>>>>>
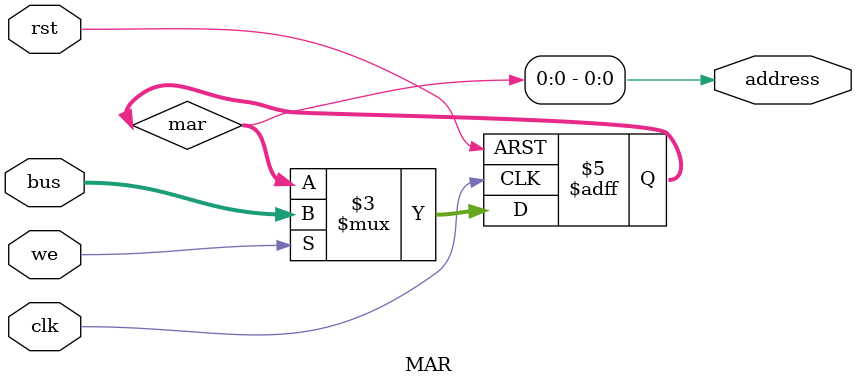
<source format=v>
module MAR(
	input 	wire 			clk,
	input 	wire 			rst,
	input 	wire 			we,
	input 	wire [15:0] bus,
	output 	wire 			address
);

reg [15:0] mar;


assign address = mar;

always@(posedge clk or negedge rst) begin

	if(!rst) mar <= 16'b0;
	else if (we) mar <= bus;
	
end
endmodule
</source>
<<<<<
• _TASK TO CARRY OUT_
Everything above except the pictures must be restated exactly.

• _SOLUTION FOR THIS PROBLEM_
<source format=v>
module MAR(
	input 	wire 			clk,
	input 	wire 			rst,
	input 	wire 			we,
	input 	wire [15:0] bus,
	output 	wire 			address
);

reg [15:0] mar;


assign address = mar;

always@(posedge clk or negedge rst) begin

	if(!rst) mar <= 16'b0;
	else if (we) mar <= bus;
	
end
endmodule
</source>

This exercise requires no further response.